2.5.1.1.9 Menyusun rencana kegiatan dan jadwal

Santoso (2010:13) menyatakan dalam menentukan alokasi waktu harus sesuai dengan kebutuhan dan didasarkan pada skala prioritas. Materi atau topik yang menjadi prioritas akan mendapatkan alokasi waktu yang lebih panjang dibandingkan dengan topik atau materi yang lainnya. Menurut Sudjana (2007) bahwa dalam menyusun jadwal pelatihan, didalamnya memuat hari pelaksanaan, waktu yang digunakan, kegiatan yang dilakukan dan tempat pelaksanaan kegiatan. Jadi jadwal pelatihan yaitu kegiatan untuk mendeskripsikan berbagai penjelasan yang berkaitan dengan materi yang akan dibahas atau disampaikan dalam

beberapa kali pertemuan, dan kegiatan apa saja yang akan dilakukan. Waktu yang digunakan pun hendaknya efektif selama pelatihan berlangsung agar pemaparan dan pelatihan yang diberikan oleh instruktur dipahami secara maksimal oleh peserta pelatihan.

2.5.1.1.10 Menghitung anggaran yang dibutuhkan

Anggaran sangat penting dalam sebuah pelatihan guna mempersiapkan alat dan bahan yang diperlukan dalam pelatihan tersebut. Anggaran sendiri memiliki arti suatu rencana yang telah disusun secara sistematis dalam bentuk angka yang meliputi kegiatan yang akan dilaksanakan. Abduh (2016:368) menuliskan bahwa terdapat proses penentuan prioritas dan penilaian kebutuhan dalam sebuah perencanaan anggaran. Menurut Almareza (2016) merencanakan suatu anggaran merupakan hal yang penting dalam sebuah kegiatan pelaksanaan program demi kelancaran pelaksanaan program. Perencanaan anggaran diantaranya yaitu merumuskan tujuan dan sasaran pelatihan, merancang program dan kegiatan dan sumber pembiayaannya, mengalokasikan berbagai sumber daya dalam program yang sudah disusun, dan membuat indikator hasil kerja dan mengukur sejauh mana strategi organisasi tersebut tercapai. Dengan adanya anggaran, maka akan menunjang keperluan selama pelaksanaan pelatihan dan bisa berjalan sesuai perencanaan yang telah dibuat.

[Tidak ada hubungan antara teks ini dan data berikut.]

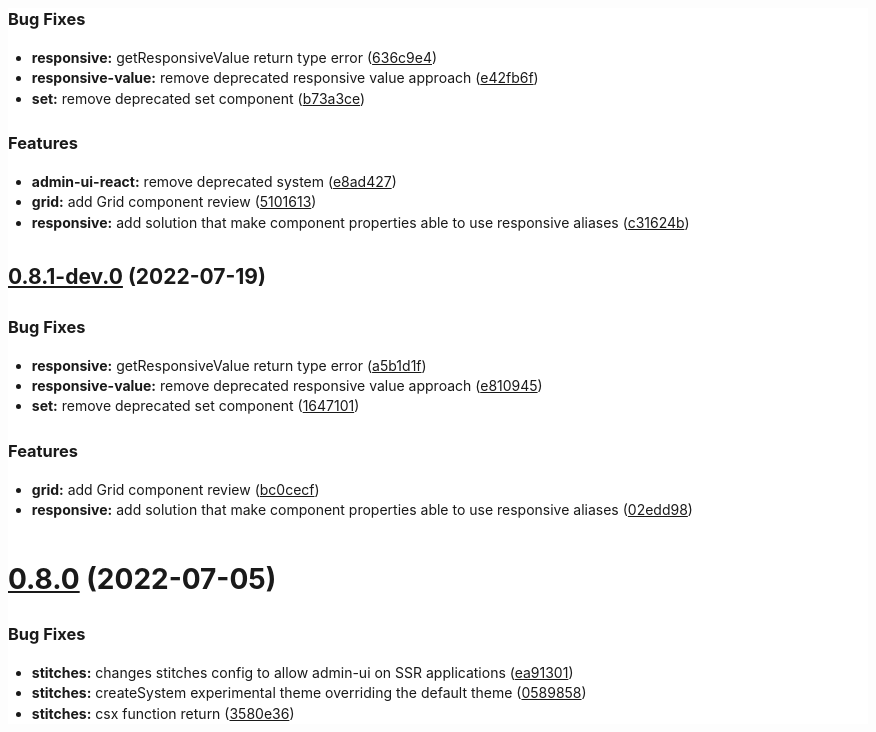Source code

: ### Bug Fixes

- **responsive:** getResponsiveValue return type error ([636c9e4](https://github.com/vtex/admin-ui/commit/636c9e442e5281281e4ee5bdd2131597239612d2))
- **responsive-value:** remove deprecated responsive value approach ([e42fb6f](https://github.com/vtex/admin-ui/commit/e42fb6f7ee4db981003ad9a04183c40c78d2357a))
- **set:** remove deprecated set component ([b73a3ce](https://github.com/vtex/admin-ui/commit/b73a3ce4a0497253461351f8f6e6826f040ad7f7))

### Features

- **admin-ui-react:** remove deprecated system ([e8ad427](https://github.com/vtex/admin-ui/commit/e8ad427550a6517fb0a930d6a7736324384298f8))
- **grid:** add Grid component review ([5101613](https://github.com/vtex/admin-ui/commit/5101613db1cf13c85a5aea60e53ba9e0b2ee457c))
- **responsive:** add solution that make component properties able to use responsive aliases ([c31624b](https://github.com/vtex/admin-ui/commit/c31624bd2a9515000d92d45c335d0ee7802881c1))

## [0.8.1-dev.0](https://github.com/vtex/admin-ui/compare/@vtex/admin-ui-react@0.8.0...@vtex/admin-ui-react@0.8.1-dev.0) (2022-07-19)

### Bug Fixes

- **responsive:** getResponsiveValue return type error ([a5b1d1f](https://github.com/vtex/admin-ui/commit/a5b1d1f70dc80217d9f7eb1cd9828854a5d0af33))
- **responsive-value:** remove deprecated responsive value approach ([e810945](https://github.com/vtex/admin-ui/commit/e81094508ded5e6c658a3327382206165210f8be))
- **set:** remove deprecated set component ([1647101](https://github.com/vtex/admin-ui/commit/16471013842a525562fc8b396b0cd0fcb6b7192e))

### Features

- **grid:** add Grid component review ([bc0cecf](https://github.com/vtex/admin-ui/commit/bc0cecf81a199647703837b9e3a8618bffe0293f))
- **responsive:** add solution that make component properties able to use responsive aliases ([02edd98](https://github.com/vtex/admin-ui/commit/02edd988ac4095d2eaa9adbde80636f10de89ac3))

# [0.8.0](https://github.com/vtex/admin-ui/compare/@vtex/admin-ui-react@0.7.2...@vtex/admin-ui-react@0.8.0) (2022-07-05)

### Bug Fixes

- **stitches:** changes stitches config to allow admin-ui on SSR applications ([ea91301](https://github.com/vtex/admin-ui/commit/ea91301378e318b90547b46c75bb5f828da4f27d))
- **stitches:** createSystem experimental theme overriding the default theme ([0589858](https://github.com/vtex/admin-ui/commit/058985807587b32095cc949036baa62a3484dede))
- **stitches:** csx function return ([3580e36](https://github.com/vtex/admin-ui/commit/3580e3668fff53da5bfcb1e1dc7833cd631adc0d))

2.5.1.2 Tujuan Perencanaan

Aryanto (2013:27-29) menuliskan tujuan perencanana menurut Stephen Robbins dan Mary Clouter, yaitu :

(1) Perencanaan ini memberi arahan dan petunjuk bagi pengelola dan anggota organisasi tersebut. Pengelola dan anggota dapat mengetahun apa saja yang harus mereka capai, bagaimana cara untuk mencapainya, langkah apa yang harus dilakukan, apa saja peralatan yang dipakai, bekerjasama dengan siapa, dan bagaimana cara mencapai tujuan dari organisasi tersebut.

(2) Perencanaan dapat mengurangi ketidakpastian dimasa yang akan datang. Perencanaan harus dibuat dengan melihat jauh kedepan, memperkirakan dampak dan perubahan agar meminimalisir ketidakpastian yang akan terjadi.

(3) Meminimalisir pemborosan dalam segi waktu,biaya maupun energi sehingga pelaksanaannya lebih efektif dan efisien.

(4) Menetapkan tujuan dan standar yang digunakan dalam proses pengendalian dan pengevaluasian dengan membandingkan rencana dengan pelaksanaan dan hasil kerja yang ada.

2.5.1.3 Manfaat Perencanaan

Beberapa manfaat perencanaan menurut Hanafi (2008) adalah :

(1) Untuk memberi arah suatu kegiatan dalam organisasi yang meliputi penggunaan sumber daya dan penggunaannya untuk mencapai tujuan organisasi.

(2) Untuk memantapkan konsistensi kegiatan para anggota organisasi agar sesuai dengan tujuan organisasi.

(3) Memonitor kemajuan organisasi, apabila kegiatan tidak sesuai dengan tujuan yang sudah ditetapkan, maka dapat dilakukan yang erat kaitannya

dengan kegiatan pengendalian. Pengendalian memerlukan perencanaan dan perencanaan bermanfaat bagi pengendalian.